Otto cupped his cheek. “You deserve everything.”
 
 Alwin resettled himself in Otto’s arms and they shared soft touches as they planned their next steps. They kissed and held each other close. They whispered secrets and fears and desires into the barely there space between their bodies, hopeful the ruins would keep them safe from everyone else.
 
 The night approached, chill and dark but comforting to them. Familiar. They allowed it in like an old friend, letting it wrap around them and dull the outside world until there was nothing but their bodies on the makeshift bed in their tiny kingdom.
 
 The prince.
 
 And his young master.
 
 “I always did wonder what happened to my golden ball,” Otto whispered just before they both sank into sleep. “And you had it this whole time.”
 
 “The one thing I’d never bargain,” he said. “You.”
 
 Twenty
 
 Alwin
 
 “Is this how the entire trip will be?” Gisela asked from her side of the modest, rickety carriage.
 
 The villagers had jointly gifted it as a thank-you for being healed by Otto, taking the time to repair it after it had sat gathering dust for years. No one had a need for a carriage or the money to pay for its upkeep when you could barely afford to eat.
 
 Alwin had been uncomfortable accepting it and had tried reasoning with them until Liesel and Brigit unified into a terrifying maternal force and shoved all three of them inside, slamming the door and telling Otto to “get it together.”
 
 So…together, he got it.

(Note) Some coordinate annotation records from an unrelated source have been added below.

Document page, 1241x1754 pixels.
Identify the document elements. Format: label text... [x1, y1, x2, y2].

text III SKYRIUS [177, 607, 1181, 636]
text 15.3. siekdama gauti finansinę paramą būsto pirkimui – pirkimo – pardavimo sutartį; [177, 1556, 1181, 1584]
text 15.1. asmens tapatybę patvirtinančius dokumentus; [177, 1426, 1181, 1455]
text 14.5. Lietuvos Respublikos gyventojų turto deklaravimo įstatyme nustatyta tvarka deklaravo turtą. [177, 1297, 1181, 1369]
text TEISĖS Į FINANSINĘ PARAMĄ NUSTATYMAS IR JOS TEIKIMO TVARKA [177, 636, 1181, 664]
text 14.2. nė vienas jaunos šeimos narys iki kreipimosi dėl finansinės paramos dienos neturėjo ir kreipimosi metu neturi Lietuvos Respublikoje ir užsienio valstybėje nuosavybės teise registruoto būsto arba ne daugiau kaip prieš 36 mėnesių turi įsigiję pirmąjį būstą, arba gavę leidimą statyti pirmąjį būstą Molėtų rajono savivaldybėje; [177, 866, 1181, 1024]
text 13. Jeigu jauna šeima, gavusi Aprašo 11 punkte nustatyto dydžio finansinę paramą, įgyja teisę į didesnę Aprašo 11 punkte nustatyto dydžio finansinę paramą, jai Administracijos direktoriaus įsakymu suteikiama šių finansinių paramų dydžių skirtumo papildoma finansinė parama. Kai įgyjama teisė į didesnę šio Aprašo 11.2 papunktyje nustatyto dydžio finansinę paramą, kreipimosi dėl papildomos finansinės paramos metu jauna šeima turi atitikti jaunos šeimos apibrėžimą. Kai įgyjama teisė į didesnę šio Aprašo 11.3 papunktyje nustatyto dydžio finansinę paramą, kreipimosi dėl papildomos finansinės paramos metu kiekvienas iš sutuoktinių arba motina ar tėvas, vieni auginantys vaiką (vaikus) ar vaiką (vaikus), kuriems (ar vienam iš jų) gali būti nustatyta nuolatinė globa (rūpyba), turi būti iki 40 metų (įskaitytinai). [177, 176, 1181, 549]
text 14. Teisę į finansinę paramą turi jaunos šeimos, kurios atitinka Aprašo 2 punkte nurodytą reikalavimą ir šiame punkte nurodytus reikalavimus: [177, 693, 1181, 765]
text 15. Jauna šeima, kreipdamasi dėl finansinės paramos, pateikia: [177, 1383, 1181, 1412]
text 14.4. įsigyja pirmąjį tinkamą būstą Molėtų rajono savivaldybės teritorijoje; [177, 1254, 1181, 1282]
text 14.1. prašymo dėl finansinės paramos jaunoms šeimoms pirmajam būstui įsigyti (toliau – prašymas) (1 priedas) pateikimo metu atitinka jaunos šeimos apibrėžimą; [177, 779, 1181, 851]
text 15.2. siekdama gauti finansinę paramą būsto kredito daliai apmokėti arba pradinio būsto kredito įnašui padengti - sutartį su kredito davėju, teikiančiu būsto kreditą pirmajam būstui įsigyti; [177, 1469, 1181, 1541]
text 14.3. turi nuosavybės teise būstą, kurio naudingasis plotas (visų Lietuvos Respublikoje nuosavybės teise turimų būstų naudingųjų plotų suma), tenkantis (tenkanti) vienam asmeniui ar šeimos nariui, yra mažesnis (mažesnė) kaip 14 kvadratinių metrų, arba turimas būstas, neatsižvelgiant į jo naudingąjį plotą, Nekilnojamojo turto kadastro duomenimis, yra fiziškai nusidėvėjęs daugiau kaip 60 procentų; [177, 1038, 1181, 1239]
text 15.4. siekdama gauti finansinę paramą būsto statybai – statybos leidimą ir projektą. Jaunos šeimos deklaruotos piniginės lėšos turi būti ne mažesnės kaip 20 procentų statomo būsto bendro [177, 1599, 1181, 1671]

And they were on their way, Otto seated on one side with Alwin stretched out along the seat withhis head in his lap and Otto’s hands in his hair, playing with the soft black strands.
 
 “Yes.” Alwin nodded, cracking an eye open to look at Gisela on the other seat, laughing at Farwin trying to imitate Otto’s movements in her own hair, making it tangle and stick up every which way.
 
 “I believe I preferred you two skulking about the forest.” She huffed, but the smile at the corners of her lips gave her away.
 
 “Lies,” Otto said.
 
 She rolled her eyes at them, moving her foot to let Jurgen waddle over to the other end of the carriage. He had been doing that since they started their journey—trying to find the best bit of the floor to rest on while refusing to be lifted up to sit on the benches with them.
 
 The road between Otto’s village and Hallin was a long, bumpy one, and each mile they covered made Alwin feel less and less relaxed.
 
 No matter the outcome, he would get to see his home again. The hallways he had spent his childhood haunting like their staff’s biggest nightmare. The rooms he had learned, played, and grown up in. The people who had spent their lives keeping him safe and fed and warm and, in the cases of some of his more outrageous ideas, alive.
 
 He’d see his mother and father. Feel their arms around him and their voices telling him they had missed him. And he’d see Lorenz, who was an adult now. Happy and thriving and in love with his own sunshine.
 
 That was the dream. The fantasy that had kept Alwin warm in his years of solitude…
 
 “What if they don’t want me?” he whispered without preamble, voicing the fear that festered inside of him.
 
 Otto’s hand stilled. “Alwin…”
 
 “What if they take one look at me and decide they have shaped their lives around the empty space I left and they don’t need me to fill it anymore?”
 
 Otto smoothed his hair back and pulled until Alwin was sitting up and facing him.
 
 “They shaped their lives around a gaping chasm where you used to be and learned how to move around it so it wouldn’t swallow them. But they want it filled. They want you back so their steps don’t have to be careful anymore. So their eyes don’t land on darkness when they turn to look for you. So that silence isn’t what replies when they call out for you. They want you back, Alwin, because they miss you.”
 
 Alwin’s fragile heart was in his throat. “Promise?”
 
 Otto leaned in to kiss his forehead. “I promise.”
 
 Alwin begged his brain to be soothed by the words. Calmed by his sunshine. Nobody could settle his worries like Otto, but there was still that lurking doubt that would never leave him, ready to pounce on his insecurities as soon as he lowered a wall.
 
 He sighed and relaxed into Otto’s embrace, closing his eyes and continuing to dream of home. His kingdom. His palace. His people. And his family. All with Otto by his side. Alwin felt like he finally had everything he had yearned for all those lonely winters at the glen.